Who are the guys you admire in the League now, the guys you can't take your eye off of when you're watching their team play?
"I think [Sidney] Crosby is the best player and he's just really fun to watch. I really enjoy watching [Steven] Stamkos. I think Stamkos is a really special young man. He's really fun to watch and exciting.
"My favorite player over the last 10 years has been [Henrik] Zetterberg. I think Zetterberg is the best player in the game [at his age]. He's been so physically beat up from the Stanley Cup Playoffs, Olympics, all that goes with that, but he's just very special. I think he's the best Swedish player they've ever put into the National Hockey League, and there has been a lot of great ones, from [Borje] Salming to [Nicklas] Lidstrom.

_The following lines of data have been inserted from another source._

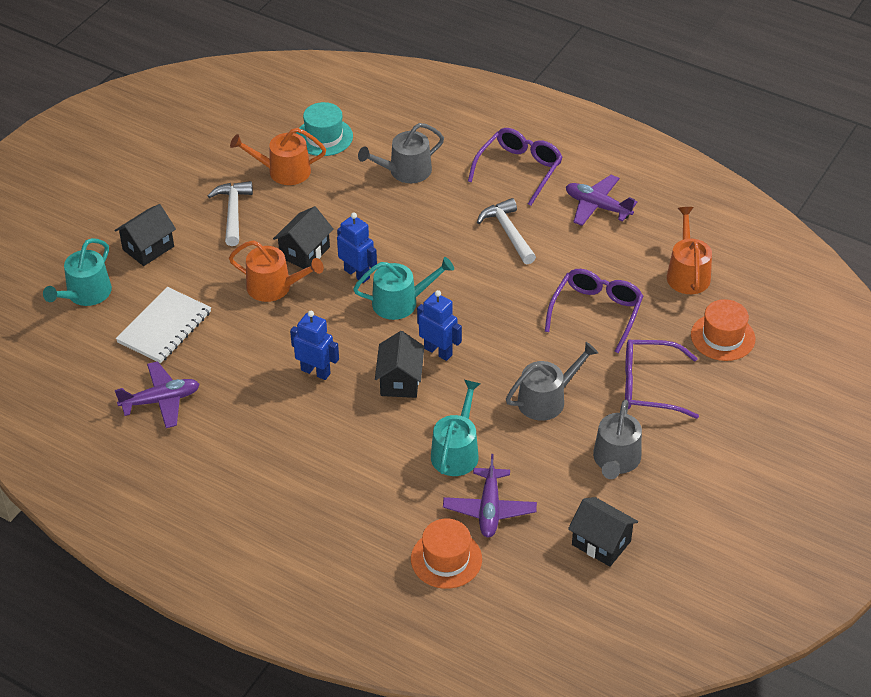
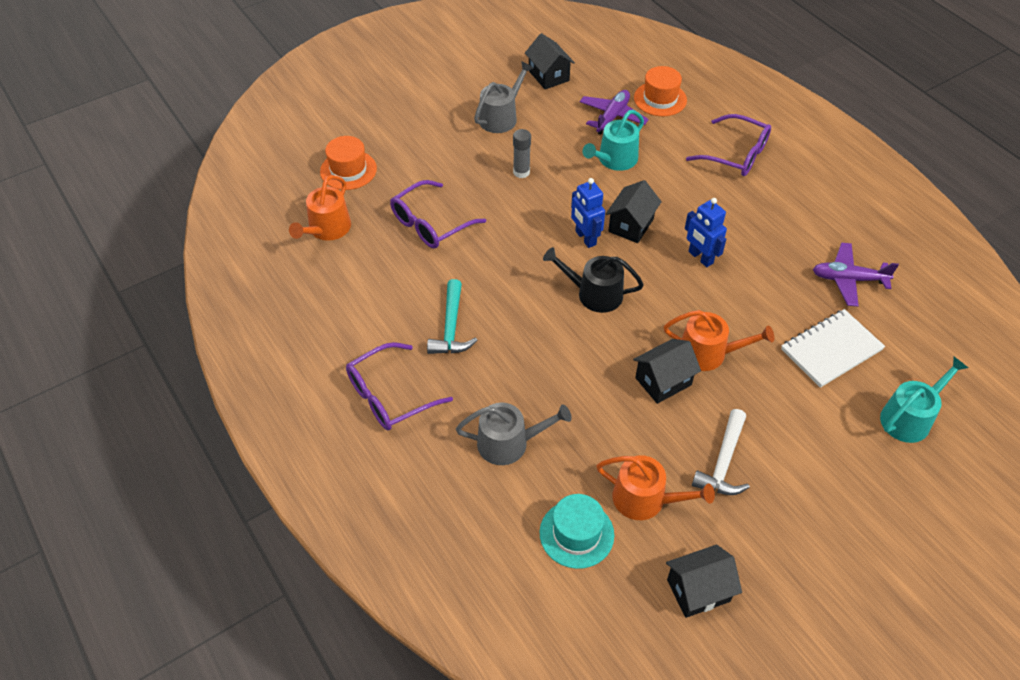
camera: 155 degrees left, 5 degrees up
black house [114,204,176,266] -> black house moved to [666,545,742,618]
orange watering can [229,240,324,302] -> orange watering can turned 150 degrees clockwise [664,310,774,371]
blue robot [337,213,377,283] -> none
turquoise watering can [353,257,454,320] -> black watering can [543,247,644,313]
white hammer [477,198,536,264] -> turquoise hammer [427,279,478,354]
grey watering can [506,342,598,421] -> grey glue stick [513,129,531,178]
purple plane [566,175,637,226] -> none
purple glasses [625,340,699,419] -> purple glasses moved to [686,114,771,176]

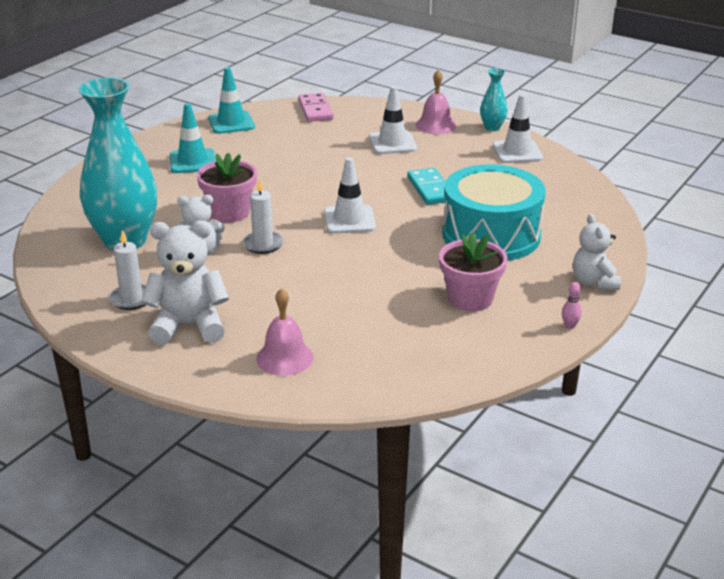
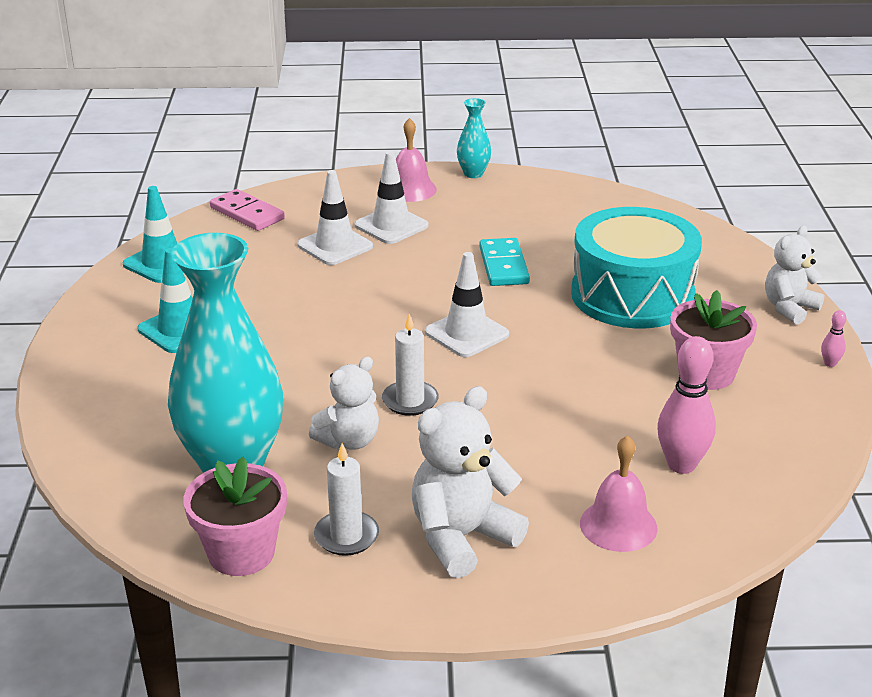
camera: 35 degrees left, 0 degrees up
pink flower pot [197,153,257,222] -> pink flower pot moved to [183,457,287,576]
turquoise domino [407,168,446,205] -> turquoise domino turned 45 degrees clockwise [479,238,530,286]
white traffic cone [493,94,543,163] -> white traffic cone moved to [297,170,373,265]
white teddy bear [573,214,621,290] -> white teddy bear turned 90 degrees clockwise [765,226,825,324]
none -> pink bowling pin [657,336,716,474]

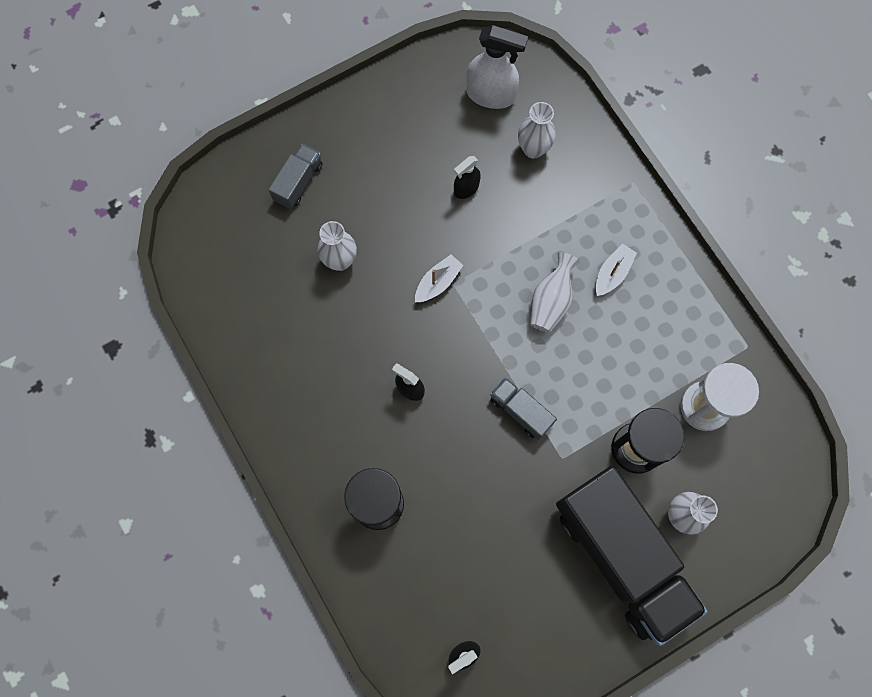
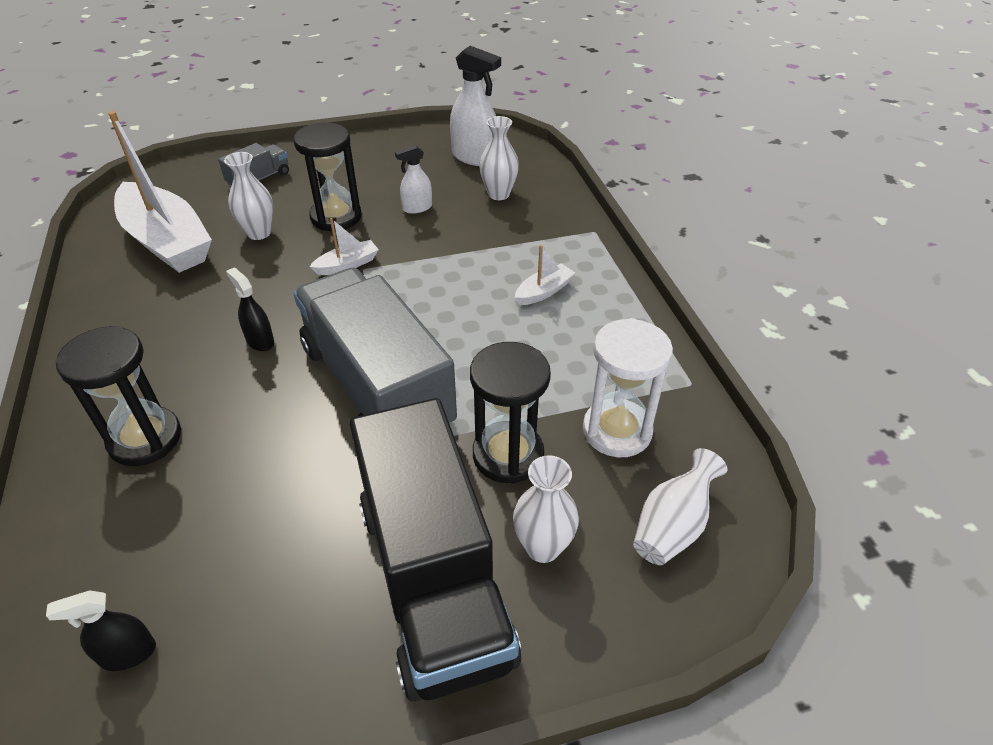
camera: 15 degrees right, 30 degrees down
black spray bottle [454,156,481,199] -> white spray bottle [395,145,432,214]
grey truck [490,377,557,440] -> grey truck [293,268,457,423], size x2.36
white vase [530,252,580,333] -> white vase moved to [633,448,727,565]
none -> white boat [108,111,212,273]
none -> black hourglass [293,123,362,231]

"The guy that I'm a little biased about, but the guy I think has hockey sense to only Crosby and [Brad] Richards in New York is Kyle Turris. His hockey awareness and hockey sense is close to those two guys, and I consider them to have the best hockey sense in the game today. He's going to fit into that category soon."
OK, so let's talk about Turris, who doesn't fit into that category with Crosby and Richards now. You coached him in Phoenix, so you know him well. It's hockey sense and what else that makes you feel that way about him?
"I know the kid and he's a really dedicated young man. His life is hockey and he loves the game, as do all the top players. They selfishly work hard every day. But, I really see Kyle as a special player. I don't care if you're Mario Lemieux, Wayne Gretzky or Kyle Turris, if you lose a little bit of confidence and you don't get the ice time, it's tough. He went through a growing stage as a young player and in Ottawa, he's sort of turned the corner. They're giving him more ice time, more responsibility and I think he's going to be a very, very good, strong player for a number of years."
Turning to Edmonton now, why did you make a phone call to help the Oilers recruit Justin Schultz?
"I think it was the right decision for the young man. Listen, when you're 22 years old, or 21 years old, your dream is to play in the National Hockey League. Once you're playing in the National Hockey League, then it's like, 'OK, I've gotta win the Stanley Cup. But your focus is first to make it, and the only way you can make it is to get ice time. I just really felt for him he was going to get the ice time in the right situation, with a good coaching staff and a good organization that is bringing young guys along. I really believed it was the right fit for him to go to Edmonton. Hopefully it works out for him."
When you look at the Oilers, you can go down the list with young, talented players. Does it remind you of something?
"People over the last six months have talked to me and tried to compare the two teams, the current Oilers versus when we played in Edmonton. Obviously with [Ryan] Nugent-Hopkins, [Taylor] Hall, [Jordan] Eberle there is that comparison to [Mark] Messier, Gretzky, [Glenn] Anderson. That's valid because they're exciting. The intangibles are everything else that is around it.
"Toughness. We had [Dave] Semenko, [Marty] McSorley, Messier, [Kevin] McClelland. Unselfishness. We had guys like Craig MacTavish, Lee Fogolin and Kevin Lowe. And we had the best goalie that ever played in Grant Fuhr. So it wasn't just the forwards, the name guys, it was the intangibles that went around it that made our group successful.
"The key for them [the current Oilers] is not so much those kids. Those kids are going to get better and be a big part of their success, but the key to them will be the intangibles around it. Can they find the leadership and the unselfishness of guys like Lee Fogolin and Kevin Lowe. Everybody loves to score goals, but we didn't need Craig MacTavish to score goals and he understood that. His job was going to be our third-line checking center, a faceoff guy, penalty kill, and he accepted that responsibility. Those guys become such a factor in the success of a team, and to me those are the intangibles they're going to need to find to go to the next level."